◆ Task objective: Supply the number of lines in the data below that hold "Updated", and let that number be the whole answer.

◆ Data records:

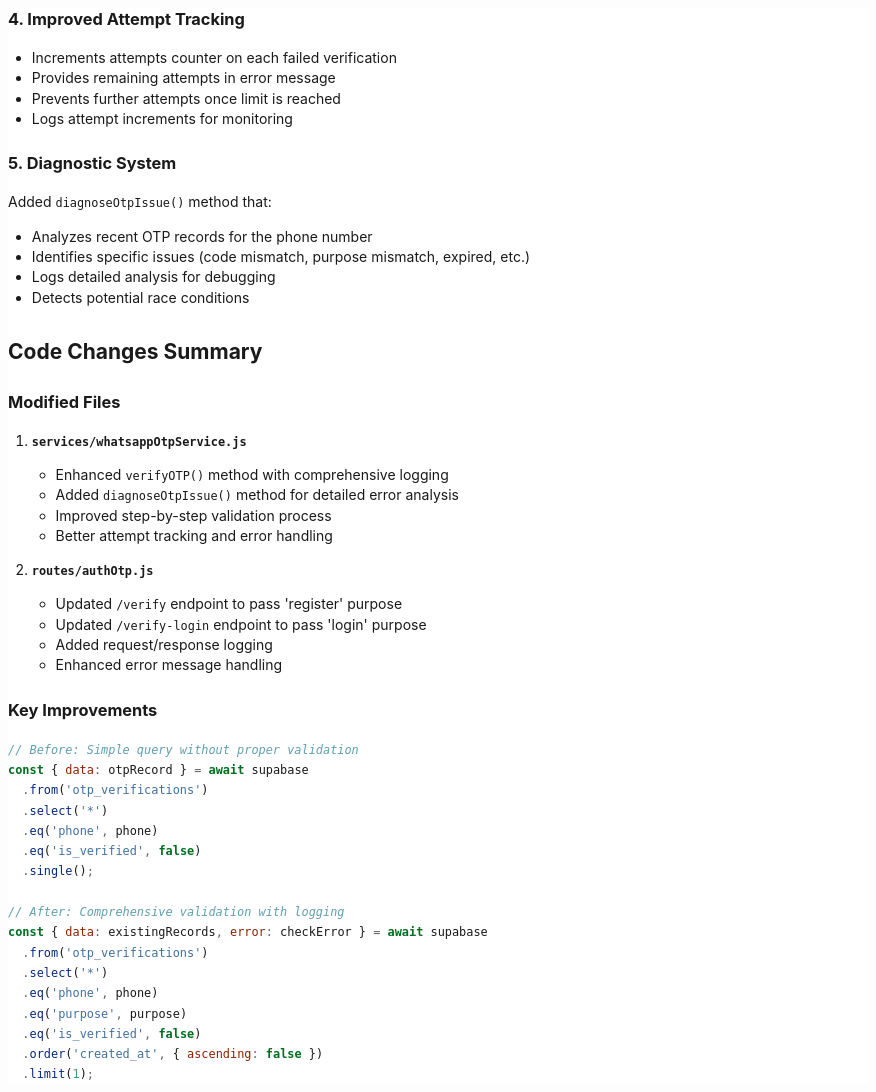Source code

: ### 4. Improved Attempt Tracking

- Increments attempts counter on each failed verification
- Provides remaining attempts in error message
- Prevents further attempts once limit is reached
- Logs attempt increments for monitoring

### 5. Diagnostic System

Added `diagnoseOtpIssue()` method that:
- Analyzes recent OTP records for the phone number
- Identifies specific issues (code mismatch, purpose mismatch, expired, etc.)
- Logs detailed analysis for debugging
- Detects potential race conditions

## Code Changes Summary

### Modified Files

1. **`services/whatsappOtpService.js`**
   - Enhanced `verifyOTP()` method with comprehensive logging
   - Added `diagnoseOtpIssue()` method for detailed error analysis
   - Improved step-by-step validation process
   - Better attempt tracking and error handling

2. **`routes/authOtp.js`**
   - Updated `/verify` endpoint to pass 'register' purpose
   - Updated `/verify-login` endpoint to pass 'login' purpose
   - Added request/response logging
   - Enhanced error message handling

### Key Improvements

```javascript
// Before: Simple query without proper validation
const { data: otpRecord } = await supabase
  .from('otp_verifications')
  .select('*')
  .eq('phone', phone)
  .eq('is_verified', false)
  .single();

// After: Comprehensive validation with logging
const { data: existingRecords, error: checkError } = await supabase
  .from('otp_verifications')
  .select('*')
  .eq('phone', phone)
  .eq('purpose', purpose)
  .eq('is_verified', false)
  .order('created_at', { ascending: false })
  .limit(1);
```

◆ Expected output: 2